Journalisme et nouveaux médias : la résolution invite les journalistes et les professionnels des médias à travailler ensemble pour échanger et penser collectivement le journalisme européen de demain. Le Parlement insiste sur le fait que les États membres devraient parvenir à se doter de véritables concepts de médias européens qui dépasseraient le stade du simple relai des informations pour s'inscrire dans la diversité culturelle et multilinguistique de l'Union.

Reconnaissant l’intérêt des réseaux sociaux pour une diffusion rapide des informations, la résolution doute que ces derniers puissent offrir les garanties de sérieux que l'on attend de médias professionnels.

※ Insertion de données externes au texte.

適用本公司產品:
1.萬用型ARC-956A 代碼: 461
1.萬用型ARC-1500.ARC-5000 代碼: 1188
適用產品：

La résolution souligne que le traitement de l'information sur les plateformes des réseaux sociaux présente des dangers et peuvent entraîner des dérives journalistiques graves. Il convient donc de s'approprier ces nouveaux outils avec prudence. Le Parlement demande en particulier l’élaboration d’un code de conduite pour les nouveaux médias.

La résolution souligne que l'évolution du journalisme ouvre la voie à des médias plus ouverts et plus engagés à l'intention de communautés de plus en plus informées, mais les professions du journalisme doivent rester attentifs aux évolutions permanentes de leurs métiers, profiter des avantages offerts par les réseaux sociaux qui favorisent une sorte de "veille sur la toile", tout en restant vigilants. Face au phénomène irréversible que représentent les réseaux sociaux, le Parlement note que le journalisme conserve toute sa place dans la diffusion de l'actualité, dans la mesure où c'est dans un partenariat avec ces réseaux, source d'une vraie richesse de diversités qu'il peut mener un véritable travail d'investigation et de vérifications pour proposer un nouveau modèle de journalisme participatif et promouvoir l'information. Enfin, la résolution souligne le rôle crucial des journalistes dans la société moderne face à ce flot d'informations. Ils restent en effet les seuls à apporter une valeur ajoutée considérable à l'information grâce à des normes professionnelles et sociales élevées.